About 5 billion shares changed hands today on U.S. exchanges, 18% below the three-month average. Trading has averaged about 5.4 billion shares a day in August, the second- slowest month in at least five years, according to data Bloomberg began compiling in 2008.
The Chicago Board Options Exchange Volatility Index, or VIX, rose 1.1% to a two-month high of 16.99. The equity volatility gauge surged 26% this month, the most since May 2012.
Eight of the 10 main groups in the S&P 500 retreated today, led by declines of at least 0.5% among technology and consumer-discretionary stocks.
An S&P index of homebuilders slipped 2.1%, bringing its decline this month to 8.8% amid growing concern that rising interest rates could slow the housing recovery. PulteGroup lost 3% to $15.39 and D.R. Horton Inc. fell 3% to $17.85.
Hewlett-Packard dropped 0.8% to $22.34. Global personal-computer shipments will decline more than previously forecast this year as consumers in emerging markets follow those in developed countries in shifting to mobile devices, research firm IDC said yesterday in a statement.
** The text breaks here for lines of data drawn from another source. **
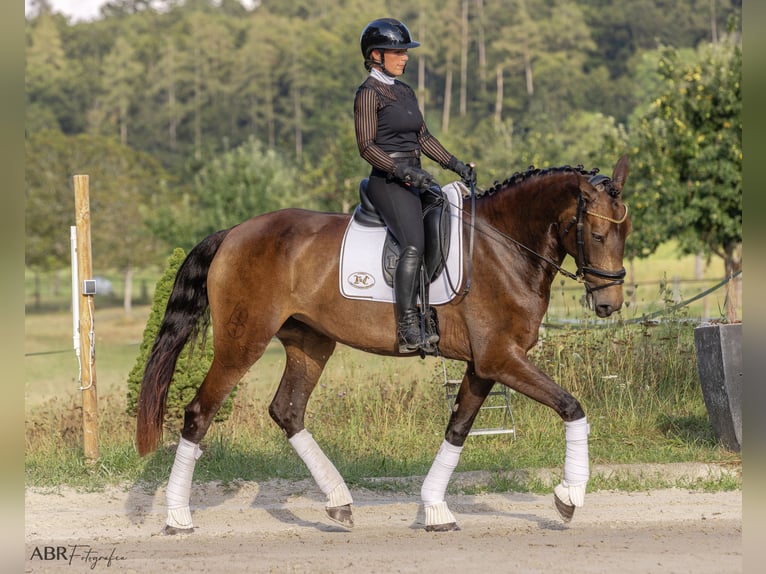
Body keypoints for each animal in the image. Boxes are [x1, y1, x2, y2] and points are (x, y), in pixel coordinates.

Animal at [135, 154, 632, 536]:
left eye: (624, 234)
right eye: (598, 234)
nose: (609, 304)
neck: (504, 246)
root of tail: (234, 232)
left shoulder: (484, 364)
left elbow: (458, 429)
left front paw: (436, 509)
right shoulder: (500, 358)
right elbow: (570, 406)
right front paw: (569, 496)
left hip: (310, 342)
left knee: (287, 410)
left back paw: (339, 502)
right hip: (242, 343)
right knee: (199, 413)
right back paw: (178, 518)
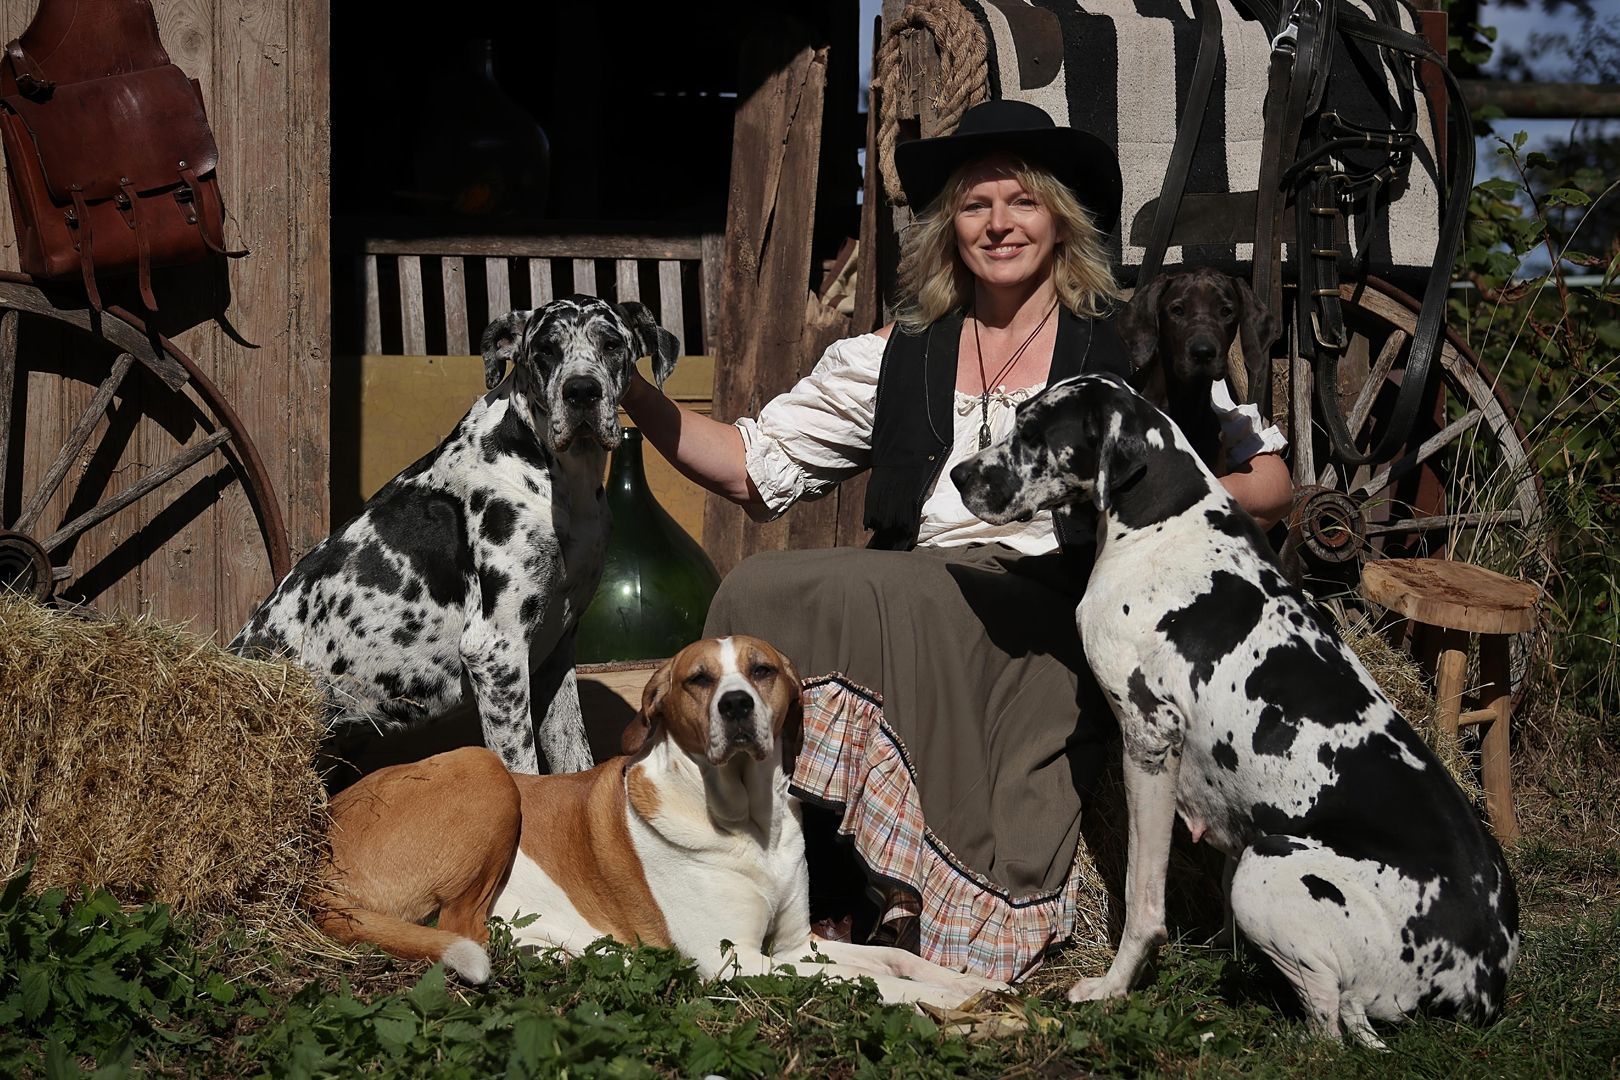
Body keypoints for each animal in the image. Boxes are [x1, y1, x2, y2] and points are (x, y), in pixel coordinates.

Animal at [233, 296, 679, 775]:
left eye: (611, 344)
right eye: (546, 350)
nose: (581, 392)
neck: (560, 480)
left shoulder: (555, 652)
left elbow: (574, 763)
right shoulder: (496, 652)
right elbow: (522, 773)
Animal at [310, 635, 1009, 1008]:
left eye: (762, 671)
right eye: (698, 679)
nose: (736, 705)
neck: (747, 824)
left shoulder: (793, 946)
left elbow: (895, 960)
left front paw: (968, 981)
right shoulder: (735, 961)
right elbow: (867, 984)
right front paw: (950, 1002)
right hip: (484, 770)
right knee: (464, 930)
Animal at [951, 373, 1518, 1047]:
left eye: (1036, 434)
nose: (958, 475)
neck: (1162, 520)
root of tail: (1485, 983)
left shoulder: (1149, 742)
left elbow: (1143, 899)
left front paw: (1114, 987)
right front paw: (1216, 954)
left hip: (1269, 869)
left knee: (1333, 1026)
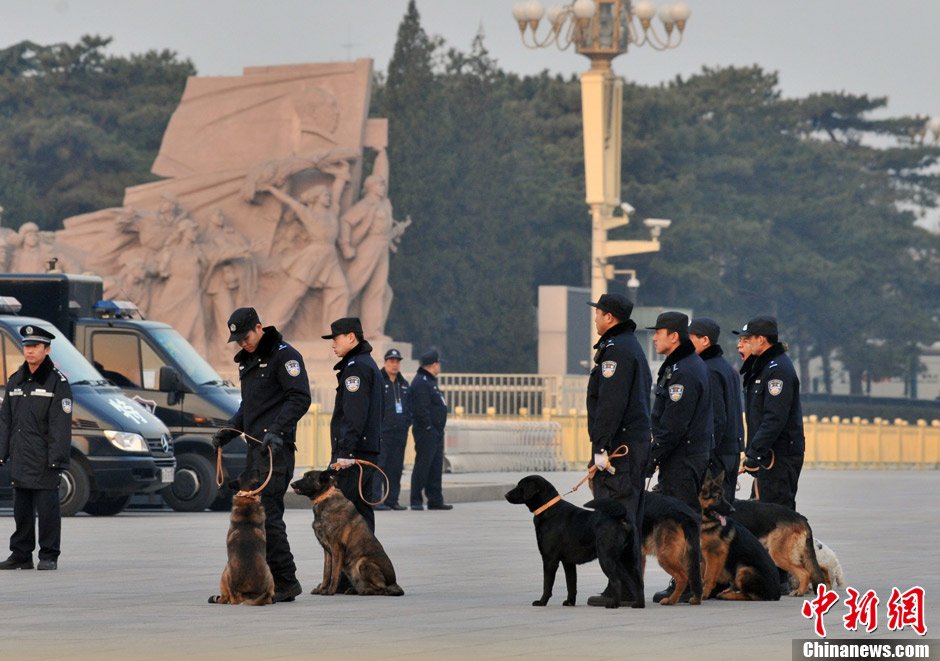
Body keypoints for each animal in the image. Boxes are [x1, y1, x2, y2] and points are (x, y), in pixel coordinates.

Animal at [288, 466, 402, 596]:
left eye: (309, 477)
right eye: (304, 475)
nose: (292, 484)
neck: (325, 496)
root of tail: (394, 583)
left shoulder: (337, 548)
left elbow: (335, 573)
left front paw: (330, 590)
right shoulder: (327, 551)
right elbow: (326, 573)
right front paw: (322, 589)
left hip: (363, 562)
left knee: (382, 589)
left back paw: (365, 591)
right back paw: (355, 589)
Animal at [506, 474, 648, 608]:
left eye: (520, 486)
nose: (506, 494)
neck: (548, 509)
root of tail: (622, 517)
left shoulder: (550, 560)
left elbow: (547, 585)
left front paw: (542, 602)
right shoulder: (568, 562)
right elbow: (571, 584)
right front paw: (570, 602)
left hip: (607, 558)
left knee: (616, 582)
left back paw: (614, 604)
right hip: (629, 558)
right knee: (638, 582)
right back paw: (639, 604)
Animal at [696, 470, 780, 600]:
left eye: (723, 496)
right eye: (718, 497)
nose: (732, 510)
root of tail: (777, 593)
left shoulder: (714, 554)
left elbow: (708, 577)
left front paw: (704, 594)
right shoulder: (704, 557)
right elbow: (702, 576)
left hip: (744, 569)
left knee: (750, 596)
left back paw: (728, 595)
Krispy Kreme, the chain that revived itself by expanding beyond sweet treats into coffee and smoothies, tumbled 15% to $19.72. Excluding certain items, second-quarter profit was 14 cents a share. Analysts on average estimated 16 cents, according to data compiled by Bloomberg.
Salesforce.com jumped 13% to a record $49.13 for the biggest increase in the S&P 500. The company, which acquired e- mail marketing provider ExactTarget Inc. last month for $2.5 billion in its biggest deal ever, issued third-quarter sales and earnings forecasts that topped analysts’ estimates and raised guidance for the year.
Apache Corp. rallied 9% to $85.68, the biggest gain since November 2008. China Petrochemical Corp., Asia’s largest refiner, agreed to pay $3.1 billion for a 33% stake in Apache’s Egyptian oil and gas business, marking the state-owned company’s biggest purchase in the Middle East.
Investors head into the holiday weekend watching the political wrangling over the approaching limit on federal spending. The U.S. government is expected to exhaust its ability to borrow funds in mid-October, when it will hit the statutory debt limit, according to an estimate from the Treasury Department.
“September promises to be an important month, as discussions on the U.S. debt situation resurface and as the holiday season ends,” Richard Hunter, head of equities at Hargreaves Lansdown Plc in London, wrote in an e-mail. “As investors roll up their sleeves for the last third of the year, volumes should pick up markedly from the current low levels.”